Reading the records below, count the lines in which the string "medium" appears; write the number only.

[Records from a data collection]
━━━━━━━━

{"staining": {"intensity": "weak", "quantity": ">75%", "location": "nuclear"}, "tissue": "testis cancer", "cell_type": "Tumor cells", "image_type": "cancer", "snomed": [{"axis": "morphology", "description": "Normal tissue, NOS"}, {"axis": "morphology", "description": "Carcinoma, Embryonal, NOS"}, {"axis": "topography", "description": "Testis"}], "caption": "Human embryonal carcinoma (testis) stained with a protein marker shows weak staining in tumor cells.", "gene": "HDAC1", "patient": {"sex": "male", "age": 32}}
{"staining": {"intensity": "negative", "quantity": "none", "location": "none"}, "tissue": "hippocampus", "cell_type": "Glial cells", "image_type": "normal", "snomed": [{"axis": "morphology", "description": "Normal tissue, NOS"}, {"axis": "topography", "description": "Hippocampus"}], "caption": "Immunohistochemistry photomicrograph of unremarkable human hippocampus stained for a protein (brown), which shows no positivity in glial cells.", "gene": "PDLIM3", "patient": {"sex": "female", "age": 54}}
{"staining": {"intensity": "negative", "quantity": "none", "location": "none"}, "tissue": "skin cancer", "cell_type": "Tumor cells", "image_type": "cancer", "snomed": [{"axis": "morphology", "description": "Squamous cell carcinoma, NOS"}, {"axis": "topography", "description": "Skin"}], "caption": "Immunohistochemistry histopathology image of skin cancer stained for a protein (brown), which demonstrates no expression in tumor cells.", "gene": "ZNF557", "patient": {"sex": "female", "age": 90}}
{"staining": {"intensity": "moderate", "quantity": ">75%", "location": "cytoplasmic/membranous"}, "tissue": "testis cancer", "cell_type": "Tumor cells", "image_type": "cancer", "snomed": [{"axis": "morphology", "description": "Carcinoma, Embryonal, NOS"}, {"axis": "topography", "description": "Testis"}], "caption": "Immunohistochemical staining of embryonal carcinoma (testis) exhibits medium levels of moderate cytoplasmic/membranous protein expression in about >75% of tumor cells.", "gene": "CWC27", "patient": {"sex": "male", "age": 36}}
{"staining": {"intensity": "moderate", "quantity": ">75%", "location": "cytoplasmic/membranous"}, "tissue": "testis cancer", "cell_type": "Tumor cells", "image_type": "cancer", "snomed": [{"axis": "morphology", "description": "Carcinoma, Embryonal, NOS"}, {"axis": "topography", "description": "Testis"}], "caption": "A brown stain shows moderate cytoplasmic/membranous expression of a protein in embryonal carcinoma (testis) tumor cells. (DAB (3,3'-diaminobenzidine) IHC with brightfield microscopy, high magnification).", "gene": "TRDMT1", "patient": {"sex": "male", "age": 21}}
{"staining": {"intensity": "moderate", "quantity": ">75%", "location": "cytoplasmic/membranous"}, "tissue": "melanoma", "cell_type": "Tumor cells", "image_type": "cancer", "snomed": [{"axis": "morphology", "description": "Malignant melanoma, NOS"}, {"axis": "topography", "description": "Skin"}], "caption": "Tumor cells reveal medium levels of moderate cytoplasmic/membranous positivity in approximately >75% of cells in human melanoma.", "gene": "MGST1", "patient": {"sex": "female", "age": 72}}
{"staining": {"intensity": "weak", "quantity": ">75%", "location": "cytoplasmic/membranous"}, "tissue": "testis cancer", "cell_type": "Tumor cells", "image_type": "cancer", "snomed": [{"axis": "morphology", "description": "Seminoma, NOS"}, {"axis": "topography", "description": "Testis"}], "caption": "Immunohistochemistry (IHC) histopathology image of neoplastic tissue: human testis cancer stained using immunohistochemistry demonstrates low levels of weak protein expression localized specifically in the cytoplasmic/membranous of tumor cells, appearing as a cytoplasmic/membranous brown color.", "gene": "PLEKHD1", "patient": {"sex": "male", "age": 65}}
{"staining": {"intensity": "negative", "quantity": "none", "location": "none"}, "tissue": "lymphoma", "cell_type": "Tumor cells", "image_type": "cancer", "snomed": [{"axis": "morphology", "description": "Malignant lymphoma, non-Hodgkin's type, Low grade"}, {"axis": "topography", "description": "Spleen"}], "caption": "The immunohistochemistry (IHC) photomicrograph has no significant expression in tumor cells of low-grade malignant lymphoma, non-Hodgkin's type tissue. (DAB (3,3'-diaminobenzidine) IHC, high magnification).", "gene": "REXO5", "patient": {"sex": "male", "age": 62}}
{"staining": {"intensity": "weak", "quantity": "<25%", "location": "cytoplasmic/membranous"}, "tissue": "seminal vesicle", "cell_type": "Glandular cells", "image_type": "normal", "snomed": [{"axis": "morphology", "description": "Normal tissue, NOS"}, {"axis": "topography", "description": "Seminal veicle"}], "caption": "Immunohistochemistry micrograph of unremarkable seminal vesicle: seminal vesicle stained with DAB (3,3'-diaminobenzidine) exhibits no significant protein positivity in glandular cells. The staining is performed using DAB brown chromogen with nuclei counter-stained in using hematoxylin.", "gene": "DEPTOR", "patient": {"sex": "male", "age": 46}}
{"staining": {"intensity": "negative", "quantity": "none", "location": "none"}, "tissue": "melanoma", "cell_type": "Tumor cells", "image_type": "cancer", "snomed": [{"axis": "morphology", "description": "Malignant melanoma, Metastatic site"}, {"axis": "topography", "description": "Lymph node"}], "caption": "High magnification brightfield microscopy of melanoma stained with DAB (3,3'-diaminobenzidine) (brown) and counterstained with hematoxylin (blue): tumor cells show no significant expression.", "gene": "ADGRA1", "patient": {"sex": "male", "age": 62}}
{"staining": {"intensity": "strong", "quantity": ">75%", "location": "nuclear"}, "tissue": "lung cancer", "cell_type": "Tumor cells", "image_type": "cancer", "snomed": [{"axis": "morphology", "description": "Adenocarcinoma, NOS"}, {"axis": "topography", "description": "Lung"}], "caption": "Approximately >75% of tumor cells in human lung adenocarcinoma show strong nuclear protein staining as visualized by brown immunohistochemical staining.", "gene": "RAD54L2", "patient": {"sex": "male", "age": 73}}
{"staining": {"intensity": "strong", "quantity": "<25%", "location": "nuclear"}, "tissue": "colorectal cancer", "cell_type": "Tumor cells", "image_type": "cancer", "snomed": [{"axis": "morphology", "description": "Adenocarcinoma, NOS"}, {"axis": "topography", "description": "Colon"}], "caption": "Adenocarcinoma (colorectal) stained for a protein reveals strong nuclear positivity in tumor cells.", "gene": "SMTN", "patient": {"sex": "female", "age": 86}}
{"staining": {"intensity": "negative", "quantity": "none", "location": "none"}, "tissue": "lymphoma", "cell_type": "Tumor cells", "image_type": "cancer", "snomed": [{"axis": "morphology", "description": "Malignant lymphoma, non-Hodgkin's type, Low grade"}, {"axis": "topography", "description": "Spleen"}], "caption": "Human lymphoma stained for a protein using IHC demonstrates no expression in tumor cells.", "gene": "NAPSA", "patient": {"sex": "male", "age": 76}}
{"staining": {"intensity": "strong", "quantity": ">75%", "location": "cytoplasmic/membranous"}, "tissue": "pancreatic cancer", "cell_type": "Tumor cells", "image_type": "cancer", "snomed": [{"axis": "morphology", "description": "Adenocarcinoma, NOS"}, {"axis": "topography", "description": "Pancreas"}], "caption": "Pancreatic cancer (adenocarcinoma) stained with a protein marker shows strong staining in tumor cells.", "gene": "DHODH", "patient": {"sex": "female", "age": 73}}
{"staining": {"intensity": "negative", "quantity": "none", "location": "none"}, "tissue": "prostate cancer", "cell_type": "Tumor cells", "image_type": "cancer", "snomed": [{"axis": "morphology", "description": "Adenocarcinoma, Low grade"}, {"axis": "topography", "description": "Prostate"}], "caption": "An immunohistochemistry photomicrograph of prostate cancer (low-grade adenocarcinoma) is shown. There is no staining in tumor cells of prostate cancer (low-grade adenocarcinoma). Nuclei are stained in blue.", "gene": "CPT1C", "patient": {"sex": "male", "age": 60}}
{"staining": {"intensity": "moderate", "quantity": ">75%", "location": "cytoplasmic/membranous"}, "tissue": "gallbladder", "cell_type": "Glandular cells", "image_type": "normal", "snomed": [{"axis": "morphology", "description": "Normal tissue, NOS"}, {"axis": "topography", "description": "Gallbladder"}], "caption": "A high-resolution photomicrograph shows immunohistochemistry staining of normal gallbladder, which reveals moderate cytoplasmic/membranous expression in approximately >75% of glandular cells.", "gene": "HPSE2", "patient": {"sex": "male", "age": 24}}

━━━━━━━━

__Output__. 2